It’s really hard to describe how good this book is — but I’m going to try.

Parable of the Sower is told from the first-person perspective of Lauren, a young woman growing to adulthood in the socially, economically, and morally bankrupt United States of America in the not-too-distant future. (I say “not-too-distant”: the story begins in 2024).

The government has all but collapsed, law and order has failed (the police are charging a “fee” to come out and investigate murders; they take the money — and then fail to show up). The addict’s choice narcotic is Pyro: a drug that gives folk an unquenchable desire to commit arson). Theft, murder, and rape run pretty much unchecked, which is unsurprising because much of the crime is being carried out by rogue police forces across the land.

So back to Lauren.

Lauren lives in a small community headed by her pastor father and step mother. Like most communities, they follow a basic set of rules:

  1. Protect what’s yours.
  2. Post watches to guard your community at night.
  3. Don’t interact with the police if you can possibly help it.
  4. Learn to shoot, and learn to shoot accurately.

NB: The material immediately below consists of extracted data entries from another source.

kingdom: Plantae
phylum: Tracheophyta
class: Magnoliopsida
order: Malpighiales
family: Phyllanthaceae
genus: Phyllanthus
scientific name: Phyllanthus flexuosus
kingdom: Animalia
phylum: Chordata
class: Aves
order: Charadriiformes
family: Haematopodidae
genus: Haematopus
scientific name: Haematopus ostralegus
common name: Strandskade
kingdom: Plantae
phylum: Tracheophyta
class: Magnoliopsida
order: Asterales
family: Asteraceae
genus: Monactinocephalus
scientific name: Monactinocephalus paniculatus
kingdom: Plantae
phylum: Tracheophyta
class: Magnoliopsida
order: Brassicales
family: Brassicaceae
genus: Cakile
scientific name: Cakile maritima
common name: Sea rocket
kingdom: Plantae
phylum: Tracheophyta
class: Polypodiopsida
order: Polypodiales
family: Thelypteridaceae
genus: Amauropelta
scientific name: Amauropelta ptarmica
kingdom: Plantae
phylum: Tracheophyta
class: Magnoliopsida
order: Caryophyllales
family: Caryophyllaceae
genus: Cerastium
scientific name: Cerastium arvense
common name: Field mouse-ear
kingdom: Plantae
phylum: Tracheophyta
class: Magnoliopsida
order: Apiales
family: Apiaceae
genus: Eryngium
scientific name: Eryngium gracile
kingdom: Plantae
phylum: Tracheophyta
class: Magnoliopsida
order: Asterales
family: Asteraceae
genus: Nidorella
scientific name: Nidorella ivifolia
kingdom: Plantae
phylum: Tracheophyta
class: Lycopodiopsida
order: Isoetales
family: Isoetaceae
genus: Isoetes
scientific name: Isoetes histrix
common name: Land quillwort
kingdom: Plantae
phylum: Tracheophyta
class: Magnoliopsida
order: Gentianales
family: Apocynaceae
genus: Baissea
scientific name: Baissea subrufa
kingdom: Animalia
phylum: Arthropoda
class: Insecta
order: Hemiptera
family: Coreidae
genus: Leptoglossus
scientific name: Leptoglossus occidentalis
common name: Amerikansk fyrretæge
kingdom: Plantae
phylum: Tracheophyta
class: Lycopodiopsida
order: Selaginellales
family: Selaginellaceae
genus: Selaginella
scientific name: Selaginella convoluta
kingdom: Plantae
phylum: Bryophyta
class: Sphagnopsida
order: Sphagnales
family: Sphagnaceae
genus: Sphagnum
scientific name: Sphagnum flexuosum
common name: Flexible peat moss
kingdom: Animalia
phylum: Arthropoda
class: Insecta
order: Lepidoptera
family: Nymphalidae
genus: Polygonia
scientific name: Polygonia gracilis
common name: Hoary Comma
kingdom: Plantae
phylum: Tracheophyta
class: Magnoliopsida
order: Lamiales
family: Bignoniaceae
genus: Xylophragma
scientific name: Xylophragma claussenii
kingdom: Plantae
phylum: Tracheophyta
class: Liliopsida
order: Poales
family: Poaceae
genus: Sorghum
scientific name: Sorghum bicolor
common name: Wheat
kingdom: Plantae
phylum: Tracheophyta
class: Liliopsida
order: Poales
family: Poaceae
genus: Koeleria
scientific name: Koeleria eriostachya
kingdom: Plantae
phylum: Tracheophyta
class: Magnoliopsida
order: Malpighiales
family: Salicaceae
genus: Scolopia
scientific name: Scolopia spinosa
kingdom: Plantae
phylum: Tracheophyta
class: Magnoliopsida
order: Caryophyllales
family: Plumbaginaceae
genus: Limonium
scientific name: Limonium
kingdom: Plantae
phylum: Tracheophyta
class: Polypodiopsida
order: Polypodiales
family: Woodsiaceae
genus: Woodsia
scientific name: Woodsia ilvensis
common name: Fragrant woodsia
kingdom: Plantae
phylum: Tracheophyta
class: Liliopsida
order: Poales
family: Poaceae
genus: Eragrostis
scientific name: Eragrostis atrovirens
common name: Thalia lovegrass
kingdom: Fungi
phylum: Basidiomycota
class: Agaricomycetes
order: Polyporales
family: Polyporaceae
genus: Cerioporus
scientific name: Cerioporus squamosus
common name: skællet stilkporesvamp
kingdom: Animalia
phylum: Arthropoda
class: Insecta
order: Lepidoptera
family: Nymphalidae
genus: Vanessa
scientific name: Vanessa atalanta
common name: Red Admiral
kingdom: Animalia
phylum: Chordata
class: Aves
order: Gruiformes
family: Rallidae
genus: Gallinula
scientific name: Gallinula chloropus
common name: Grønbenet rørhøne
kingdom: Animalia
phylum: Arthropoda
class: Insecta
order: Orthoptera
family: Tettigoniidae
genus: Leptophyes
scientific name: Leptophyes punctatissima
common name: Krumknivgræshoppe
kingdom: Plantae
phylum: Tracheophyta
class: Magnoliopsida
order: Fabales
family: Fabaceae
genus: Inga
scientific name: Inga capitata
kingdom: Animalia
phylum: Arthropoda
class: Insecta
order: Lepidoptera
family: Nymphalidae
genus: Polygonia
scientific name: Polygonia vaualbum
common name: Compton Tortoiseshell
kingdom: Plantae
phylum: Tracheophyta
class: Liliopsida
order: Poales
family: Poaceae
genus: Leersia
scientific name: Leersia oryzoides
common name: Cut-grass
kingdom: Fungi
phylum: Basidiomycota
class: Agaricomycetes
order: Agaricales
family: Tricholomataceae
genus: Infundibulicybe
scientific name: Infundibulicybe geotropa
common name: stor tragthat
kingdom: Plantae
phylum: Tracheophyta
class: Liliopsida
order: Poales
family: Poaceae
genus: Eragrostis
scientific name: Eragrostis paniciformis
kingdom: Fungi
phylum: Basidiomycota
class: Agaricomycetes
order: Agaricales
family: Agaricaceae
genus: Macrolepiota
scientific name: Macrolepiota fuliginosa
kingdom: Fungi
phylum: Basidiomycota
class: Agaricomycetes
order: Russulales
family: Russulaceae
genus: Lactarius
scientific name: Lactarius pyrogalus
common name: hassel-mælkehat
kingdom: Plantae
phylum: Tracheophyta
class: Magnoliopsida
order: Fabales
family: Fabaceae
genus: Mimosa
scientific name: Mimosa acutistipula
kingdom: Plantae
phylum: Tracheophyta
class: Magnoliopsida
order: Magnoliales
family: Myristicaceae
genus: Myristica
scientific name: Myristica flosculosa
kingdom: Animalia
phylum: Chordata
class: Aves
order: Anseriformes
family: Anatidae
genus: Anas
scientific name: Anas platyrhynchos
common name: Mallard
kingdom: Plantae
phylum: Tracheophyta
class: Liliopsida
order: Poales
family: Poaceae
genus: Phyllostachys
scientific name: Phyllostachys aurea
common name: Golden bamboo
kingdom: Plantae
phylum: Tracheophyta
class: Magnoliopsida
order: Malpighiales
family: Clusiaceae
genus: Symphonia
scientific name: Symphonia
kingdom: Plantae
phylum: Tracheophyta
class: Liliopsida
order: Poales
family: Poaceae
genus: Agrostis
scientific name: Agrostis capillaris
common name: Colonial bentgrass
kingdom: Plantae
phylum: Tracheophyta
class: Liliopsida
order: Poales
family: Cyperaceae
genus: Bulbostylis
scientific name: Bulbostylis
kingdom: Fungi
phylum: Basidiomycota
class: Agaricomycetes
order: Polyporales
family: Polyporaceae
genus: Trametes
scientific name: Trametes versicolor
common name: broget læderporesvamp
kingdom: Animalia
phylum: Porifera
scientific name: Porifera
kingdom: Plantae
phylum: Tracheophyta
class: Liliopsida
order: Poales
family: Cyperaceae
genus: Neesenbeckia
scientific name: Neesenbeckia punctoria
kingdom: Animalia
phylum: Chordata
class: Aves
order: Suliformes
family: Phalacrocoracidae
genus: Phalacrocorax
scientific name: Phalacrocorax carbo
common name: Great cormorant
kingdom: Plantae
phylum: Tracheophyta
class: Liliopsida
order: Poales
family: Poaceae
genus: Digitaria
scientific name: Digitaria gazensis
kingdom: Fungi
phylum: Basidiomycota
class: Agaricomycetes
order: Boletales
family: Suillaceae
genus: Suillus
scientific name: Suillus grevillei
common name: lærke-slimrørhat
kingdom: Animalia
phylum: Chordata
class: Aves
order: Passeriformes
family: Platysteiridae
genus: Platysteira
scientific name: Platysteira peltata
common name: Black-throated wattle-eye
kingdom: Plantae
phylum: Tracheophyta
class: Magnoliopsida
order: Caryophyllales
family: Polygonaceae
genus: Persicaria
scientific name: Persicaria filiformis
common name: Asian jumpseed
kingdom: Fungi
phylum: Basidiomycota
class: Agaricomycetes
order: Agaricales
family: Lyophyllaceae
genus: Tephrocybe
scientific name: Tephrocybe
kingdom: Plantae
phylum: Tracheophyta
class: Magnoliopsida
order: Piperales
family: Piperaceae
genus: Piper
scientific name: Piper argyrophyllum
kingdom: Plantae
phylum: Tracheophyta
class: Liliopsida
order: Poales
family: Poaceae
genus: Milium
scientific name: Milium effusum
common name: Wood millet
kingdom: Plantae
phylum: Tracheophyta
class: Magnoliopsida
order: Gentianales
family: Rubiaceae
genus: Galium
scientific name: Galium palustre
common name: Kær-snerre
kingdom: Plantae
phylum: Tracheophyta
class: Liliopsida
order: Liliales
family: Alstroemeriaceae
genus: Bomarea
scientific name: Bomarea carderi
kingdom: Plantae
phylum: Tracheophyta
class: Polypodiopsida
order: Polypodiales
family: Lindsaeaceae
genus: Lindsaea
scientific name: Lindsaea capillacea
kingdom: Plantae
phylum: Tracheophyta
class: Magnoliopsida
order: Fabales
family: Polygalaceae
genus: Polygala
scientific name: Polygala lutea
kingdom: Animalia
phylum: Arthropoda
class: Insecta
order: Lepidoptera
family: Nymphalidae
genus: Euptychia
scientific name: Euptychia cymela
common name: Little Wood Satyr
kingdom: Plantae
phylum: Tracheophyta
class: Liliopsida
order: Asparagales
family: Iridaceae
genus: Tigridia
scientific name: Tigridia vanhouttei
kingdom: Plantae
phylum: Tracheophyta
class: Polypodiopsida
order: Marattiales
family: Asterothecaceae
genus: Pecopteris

The last one is especially problematic for Lauren; as an empath (a condition brought about due to her birth mother’s drug problem), she feels the pain and suffering of others.

Inevitably, Lauren’s less-than-comfortable existence comes to a sudden and violent end when her community is torched, and her family and friends are slaughtered.

And so Lauren and a handful of survivors begin the dangerous trek north, where they hope to find sanctuary in Canada.